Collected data
◆ ◆ ◆ ◆ ◆
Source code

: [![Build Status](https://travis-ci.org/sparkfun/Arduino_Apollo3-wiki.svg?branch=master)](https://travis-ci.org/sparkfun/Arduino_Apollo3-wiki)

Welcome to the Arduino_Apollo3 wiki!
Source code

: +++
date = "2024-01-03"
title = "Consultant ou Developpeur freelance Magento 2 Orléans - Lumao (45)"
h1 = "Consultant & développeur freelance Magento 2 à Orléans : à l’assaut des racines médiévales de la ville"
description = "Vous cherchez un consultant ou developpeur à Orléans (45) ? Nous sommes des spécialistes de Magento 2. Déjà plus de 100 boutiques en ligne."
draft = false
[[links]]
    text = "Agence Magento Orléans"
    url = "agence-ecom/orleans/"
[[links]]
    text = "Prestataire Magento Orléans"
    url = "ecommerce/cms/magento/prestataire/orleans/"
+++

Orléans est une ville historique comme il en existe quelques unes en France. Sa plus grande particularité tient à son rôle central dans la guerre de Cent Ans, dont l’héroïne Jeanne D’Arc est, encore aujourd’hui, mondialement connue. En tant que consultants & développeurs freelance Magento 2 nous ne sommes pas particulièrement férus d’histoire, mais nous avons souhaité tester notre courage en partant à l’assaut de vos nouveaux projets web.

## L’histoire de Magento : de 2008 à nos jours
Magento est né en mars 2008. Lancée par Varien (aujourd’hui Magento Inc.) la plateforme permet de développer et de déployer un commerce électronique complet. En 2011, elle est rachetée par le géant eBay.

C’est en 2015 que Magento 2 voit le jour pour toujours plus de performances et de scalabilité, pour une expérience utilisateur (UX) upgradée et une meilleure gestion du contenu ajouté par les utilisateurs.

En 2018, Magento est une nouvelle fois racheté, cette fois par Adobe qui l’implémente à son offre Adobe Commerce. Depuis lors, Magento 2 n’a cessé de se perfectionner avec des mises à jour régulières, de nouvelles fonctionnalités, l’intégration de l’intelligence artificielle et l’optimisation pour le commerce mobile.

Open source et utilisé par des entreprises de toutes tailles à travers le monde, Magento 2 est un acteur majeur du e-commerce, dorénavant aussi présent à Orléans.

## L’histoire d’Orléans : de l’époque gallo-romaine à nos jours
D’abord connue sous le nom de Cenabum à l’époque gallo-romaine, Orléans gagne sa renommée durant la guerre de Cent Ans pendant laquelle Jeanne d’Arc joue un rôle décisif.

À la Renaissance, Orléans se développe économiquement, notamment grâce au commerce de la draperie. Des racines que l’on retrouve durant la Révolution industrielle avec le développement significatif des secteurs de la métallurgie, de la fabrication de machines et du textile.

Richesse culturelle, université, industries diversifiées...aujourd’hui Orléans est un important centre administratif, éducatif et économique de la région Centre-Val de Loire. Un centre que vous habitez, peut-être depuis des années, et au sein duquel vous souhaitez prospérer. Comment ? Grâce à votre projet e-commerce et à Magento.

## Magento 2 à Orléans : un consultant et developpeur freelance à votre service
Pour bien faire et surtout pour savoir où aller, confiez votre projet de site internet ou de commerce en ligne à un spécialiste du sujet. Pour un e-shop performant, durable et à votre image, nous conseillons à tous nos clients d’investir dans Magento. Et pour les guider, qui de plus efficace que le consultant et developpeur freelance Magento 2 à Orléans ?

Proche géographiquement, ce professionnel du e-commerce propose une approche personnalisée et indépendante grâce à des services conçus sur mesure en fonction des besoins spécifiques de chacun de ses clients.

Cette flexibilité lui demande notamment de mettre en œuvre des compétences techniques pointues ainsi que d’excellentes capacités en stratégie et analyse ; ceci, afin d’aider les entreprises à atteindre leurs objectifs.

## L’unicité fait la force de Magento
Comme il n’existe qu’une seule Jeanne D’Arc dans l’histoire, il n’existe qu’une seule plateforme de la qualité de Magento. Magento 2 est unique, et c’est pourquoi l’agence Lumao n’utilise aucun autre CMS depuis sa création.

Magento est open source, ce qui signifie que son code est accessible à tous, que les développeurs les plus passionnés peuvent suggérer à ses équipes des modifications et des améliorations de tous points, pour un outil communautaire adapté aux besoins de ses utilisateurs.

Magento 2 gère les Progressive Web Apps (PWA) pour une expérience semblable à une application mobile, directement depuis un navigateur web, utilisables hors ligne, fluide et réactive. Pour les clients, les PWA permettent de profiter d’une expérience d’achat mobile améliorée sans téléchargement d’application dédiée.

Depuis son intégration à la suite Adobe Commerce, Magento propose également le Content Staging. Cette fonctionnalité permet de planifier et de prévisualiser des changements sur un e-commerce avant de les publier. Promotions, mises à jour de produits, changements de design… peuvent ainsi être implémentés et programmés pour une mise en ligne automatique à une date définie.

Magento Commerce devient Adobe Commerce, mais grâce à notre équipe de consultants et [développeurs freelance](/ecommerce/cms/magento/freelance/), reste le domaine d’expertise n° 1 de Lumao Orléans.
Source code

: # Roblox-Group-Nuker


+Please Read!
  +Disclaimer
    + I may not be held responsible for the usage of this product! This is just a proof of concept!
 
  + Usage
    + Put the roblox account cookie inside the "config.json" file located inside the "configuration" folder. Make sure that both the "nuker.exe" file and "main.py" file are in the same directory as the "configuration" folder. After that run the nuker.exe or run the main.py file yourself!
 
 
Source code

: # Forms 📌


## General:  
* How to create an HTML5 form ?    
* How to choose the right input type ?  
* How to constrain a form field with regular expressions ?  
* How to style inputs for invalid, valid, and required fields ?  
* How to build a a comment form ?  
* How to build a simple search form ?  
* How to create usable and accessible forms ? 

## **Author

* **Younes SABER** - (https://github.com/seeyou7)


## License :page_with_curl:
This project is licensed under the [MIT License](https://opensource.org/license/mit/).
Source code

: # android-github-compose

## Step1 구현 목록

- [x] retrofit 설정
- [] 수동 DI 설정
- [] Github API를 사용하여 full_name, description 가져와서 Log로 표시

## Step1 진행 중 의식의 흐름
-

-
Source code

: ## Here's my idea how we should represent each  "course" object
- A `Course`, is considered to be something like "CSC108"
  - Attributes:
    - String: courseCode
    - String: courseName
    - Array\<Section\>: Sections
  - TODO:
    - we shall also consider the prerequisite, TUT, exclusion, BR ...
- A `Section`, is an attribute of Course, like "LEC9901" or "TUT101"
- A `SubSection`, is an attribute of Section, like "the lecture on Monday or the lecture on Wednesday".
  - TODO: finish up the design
◆ ◆ ◆ ◆ ◆
DIRECTIONS FOR THIS TASK: Transcribe the records from their first line. Stop after the line with "Magento est né", including it.

RESPONSE BELOW:
Source code

: [![Build Status](https://travis-ci.org/sparkfun/Arduino_Apollo3-wiki.svg?branch=master)](https://travis-ci.org/sparkfun/Arduino_Apollo3-wiki)

Welcome to the Arduino_Apollo3 wiki!
Source code

: +++
date = "2024-01-03"
title = "Consultant ou Developpeur freelance Magento 2 Orléans - Lumao (45)"
h1 = "Consultant & développeur freelance Magento 2 à Orléans : à l’assaut des racines médiévales de la ville"
description = "Vous cherchez un consultant ou developpeur à Orléans (45) ? Nous sommes des spécialistes de Magento 2. Déjà plus de 100 boutiques en ligne."
draft = false
[[links]]
    text = "Agence Magento Orléans"
    url = "agence-ecom/orleans/"
[[links]]
    text = "Prestataire Magento Orléans"
    url = "ecommerce/cms/magento/prestataire/orleans/"
+++

Orléans est une ville historique comme il en existe quelques unes en France. Sa plus grande particularité tient à son rôle central dans la guerre de Cent Ans, dont l’héroïne Jeanne D’Arc est, encore aujourd’hui, mondialement connue. En tant que consultants & développeurs freelance Magento 2 nous ne sommes pas particulièrement férus d’histoire, mais nous avons souhaité tester notre courage en partant à l’assaut de vos nouveaux projets web.

## L’histoire de Magento : de 2008 à nos jours
Magento est né en mars 2008. Lancée par Varien (aujourd’hui Magento Inc.) la plateforme permet de développer et de déployer un commerce électronique complet. En 2011, elle est rachetée par le géant eBay.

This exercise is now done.